Follow this drill once a week for three weeks, making sure to keep the workout consistent down to the smallest details. "Do the same warmup the same time each day, and eat the same foods," say Carmichael. The only factor you want to vary is your cadence (shifting gears as necessary). Ride at 80 pedal revolutions per minute the first outing, 90 rpm the second, and 100 rpm the third. It's fine if your cadence drifts above your target rpm, but don't let it dip below the mark.

After each TT, record your time, as well as your average heart rate and cadence. The goal is to ratchet up your cadence ever higher until one of two things happens: your heart rate jumps five beats per minute or, alternatively, your ride takes an extra 15 seconds. So long as you haven't hit these marks, you can and should boost your cadence.
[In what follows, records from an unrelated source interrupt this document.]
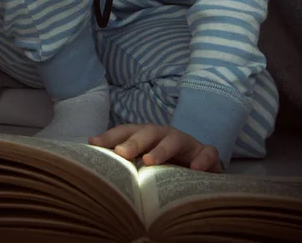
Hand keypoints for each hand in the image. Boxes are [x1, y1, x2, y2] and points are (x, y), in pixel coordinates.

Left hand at [89, 124, 221, 171]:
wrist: (202, 167)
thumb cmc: (166, 165)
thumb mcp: (144, 163)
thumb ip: (125, 163)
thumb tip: (96, 170)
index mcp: (147, 136)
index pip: (127, 131)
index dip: (110, 136)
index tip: (94, 143)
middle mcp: (165, 135)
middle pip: (148, 132)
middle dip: (134, 141)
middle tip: (121, 152)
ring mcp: (187, 143)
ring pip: (174, 139)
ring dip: (162, 149)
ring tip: (150, 161)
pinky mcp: (206, 154)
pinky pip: (207, 152)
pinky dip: (203, 159)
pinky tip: (195, 169)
For example, if at 90 rpm you finish in six minutes with an average heart rate of 170, but at 100 rpm can tick off the same three miles in six minutes and ten seconds with a heart rate of 174, you'd do well to train at 100 rpm.

Be warned: Changing a factor as critical as cadence is as awkward as tweaking your running stride. But, as Arnstrong will attest, the payoff can be huge.—G.L.